Facebook had 845 million independent users by the end of December 2011––12% of the world’s entire population. Comparatively, only 9% of the world owns a car. 155 million Americans — over 50% of the United States’ population — have a Facebook account. The same percentage holds true in Canada with 17 million Facebook users, ticking slightly over half their population. It is my educated estimate that we are nearing 20,000 Christadelphians on Facebook worldwide, and easily 2,500-3,000 in the US and Canada. I would not be surprised if the actual numbers far outstripped those estimates.
These are facts that have to be dealt with. As a community, our biggest mistake when it comes to Facebook is treating it as a passing fad. Facebook is here to stay. There have been other “social networking” sites that have come and gone, but not since the advent of e-mail itself has there been a larger shift in how the Internet is used and how it affects our lives, than the one Facebook has created. We need to treat this phenomenon as real and important, whether or not Facebook itself survives. The observable influence of this form of networking leads to the conclusion that Facebook is here to stay, at least for now, and therefore, we as individuals and ecclesias need to know how best to respond.
Avoiding a Double life
A “double minded man is unstable in all his ways” (James 1:8) is a stern warning for us on this topic. Christadelphians need to be the same people in their lives as they are on Facebook. As brothers and sisters in Christ, we should be proactively using Facebook as a personal and ecclesial in-reach and outreach tool.
Facebook has done a fascinating thing by being both a representation of yourself that you can control, and also a representation of yourself that your Facebook friends define. Tagging is what Facebook users do to their pictures or posts and, by tagging other people, it shows up on their Facebook profiles for their friends to see — effectively allowing you to see what someone is doing with their friends, when you don’t actually know their friends. This means that Facebook has become a look into how the user defines themselves, as well as how others define them. (That being said, this has already started changing as more and more people figure out how to use their privacy controls to protect some things from being public knowledge. This means that you could very well not be seeing everything on someone’s Facebook that they allow others to see).
This voyeurism that comes out of being “Facebook friends” with so many people leads us to knowing more about that person than they would want us to know.
It’s a story you may have heard before: “Did you see the Facebook pictures of what so-and- so did last weekend?” “Can you believe the words so-and-so had on their status?”
It presents a massive challenge for a follower of God’s ways who is concerned for the individual in question, an individual who may even be a Brother or Sister. What right did we have to this information? How should we react to a seemingly sinful admission or picture on Facebook? Scriptural principle is clear, if not definitive.

Study material
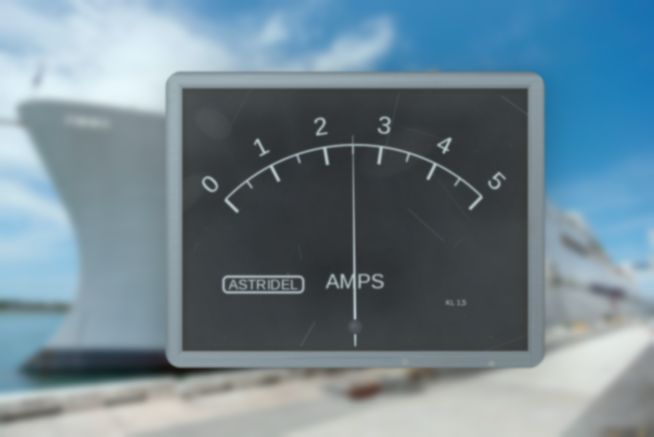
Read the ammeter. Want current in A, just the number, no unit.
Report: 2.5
---
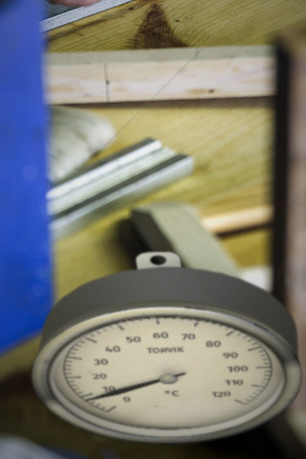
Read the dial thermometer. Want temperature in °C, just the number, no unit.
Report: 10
--
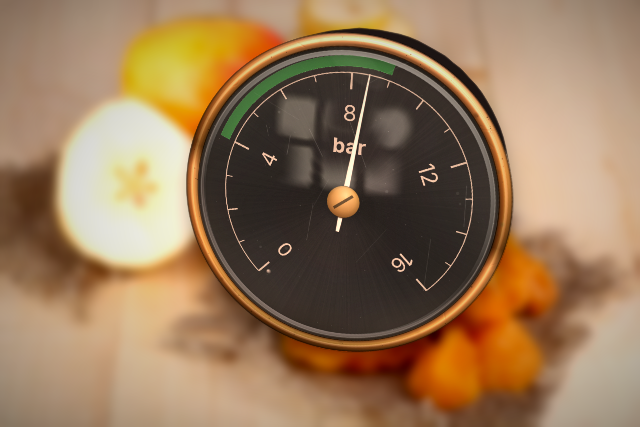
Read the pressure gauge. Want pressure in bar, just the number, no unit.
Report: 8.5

Requirement
Rewrite the paragraph of the Facebook text above that begins "Facebook had 845 million independent users" as a short bulleted list that keeps its main figures.

Output of the exercise
- By the end of December 2011, Facebook had 845 million independent users, 12% of the world's population.
- By comparison, only 9% of the world owns a car.
- 155 million Americans, over 50% of the US population, have a Facebook account.
- Canada has 17 million Facebook users, slightly over half its population.
- The writer estimates nearly 20,000 Christadelphians on Facebook worldwide, with easily 2,500–3,000 in the US and Canada, and the real numbers may be far higher.